[DATA SHOWN]
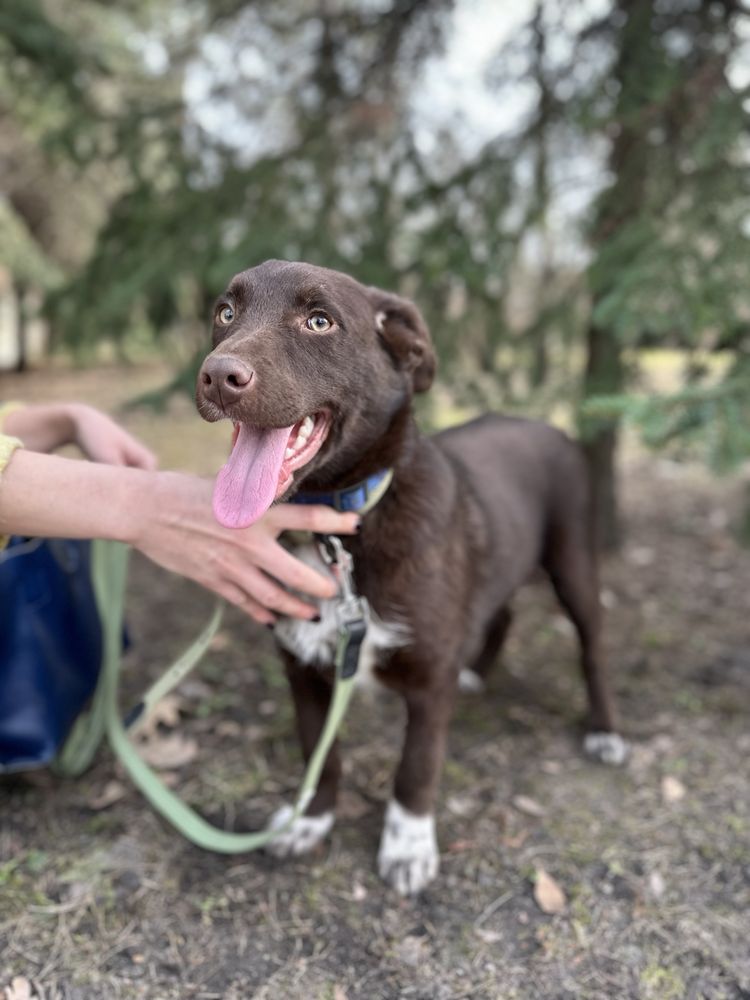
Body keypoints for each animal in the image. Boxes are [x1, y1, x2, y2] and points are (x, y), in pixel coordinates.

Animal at [197, 262, 624, 896]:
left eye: (319, 321)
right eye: (226, 313)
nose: (218, 376)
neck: (343, 533)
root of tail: (544, 424)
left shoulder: (427, 682)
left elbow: (416, 767)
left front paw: (407, 845)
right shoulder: (303, 668)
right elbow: (319, 754)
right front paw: (310, 822)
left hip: (574, 563)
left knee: (593, 647)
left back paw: (603, 729)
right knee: (503, 612)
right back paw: (476, 671)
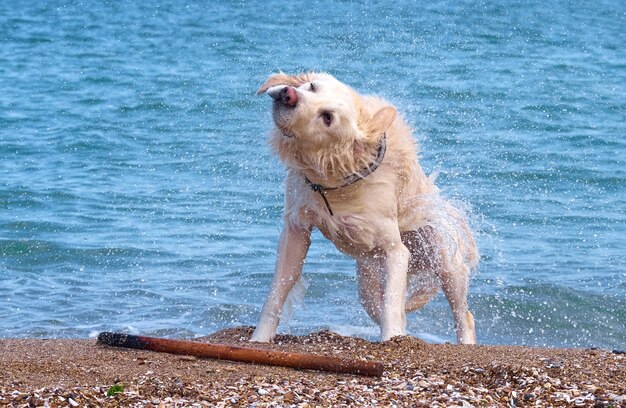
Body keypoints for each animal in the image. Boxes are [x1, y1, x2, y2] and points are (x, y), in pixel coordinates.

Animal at [251, 73, 476, 344]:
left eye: (327, 117)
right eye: (312, 86)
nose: (288, 95)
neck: (335, 177)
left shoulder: (395, 250)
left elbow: (391, 304)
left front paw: (391, 339)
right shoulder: (296, 228)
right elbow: (278, 290)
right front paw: (259, 338)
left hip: (444, 258)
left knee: (463, 314)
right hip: (367, 278)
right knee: (383, 305)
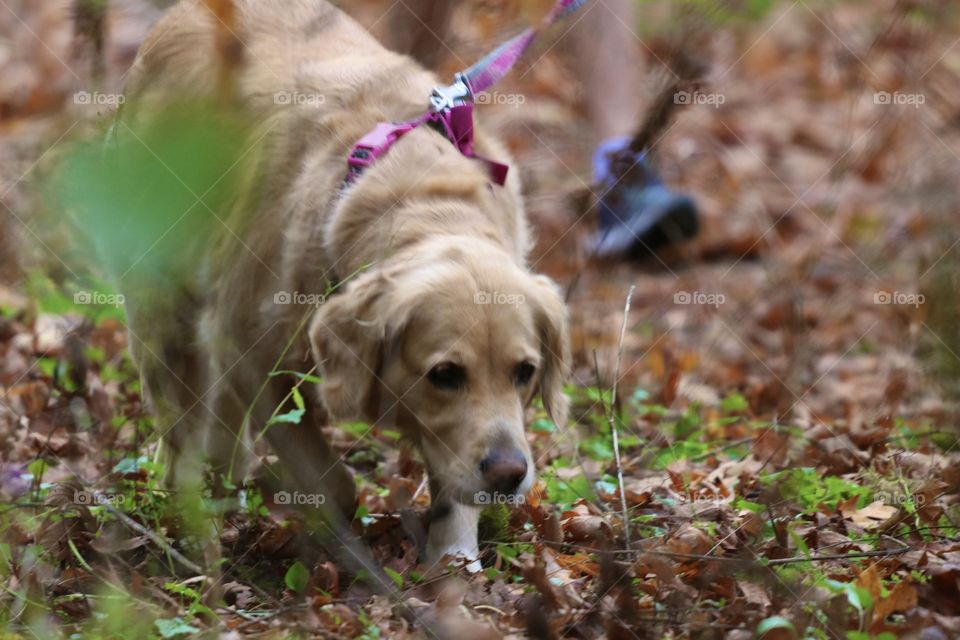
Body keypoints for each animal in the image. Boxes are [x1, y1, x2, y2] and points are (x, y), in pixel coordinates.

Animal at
[/DATA SHOWN]
Beginning with the line containing "right elbow: (278, 290)" and ending with the last line of the data, output those lines exactly and nothing more. Omit every picture.

YOUR RESPONSE:
right elbow: (278, 290)
right front paw: (259, 338)
left hip: (444, 258)
left knee: (463, 314)
right hip: (367, 278)
right knee: (383, 305)
Body keypoints for each animal in the image. Boxes are [x1, y1, x2, y2] and points are (x, y), in pixel coordinates.

Animal at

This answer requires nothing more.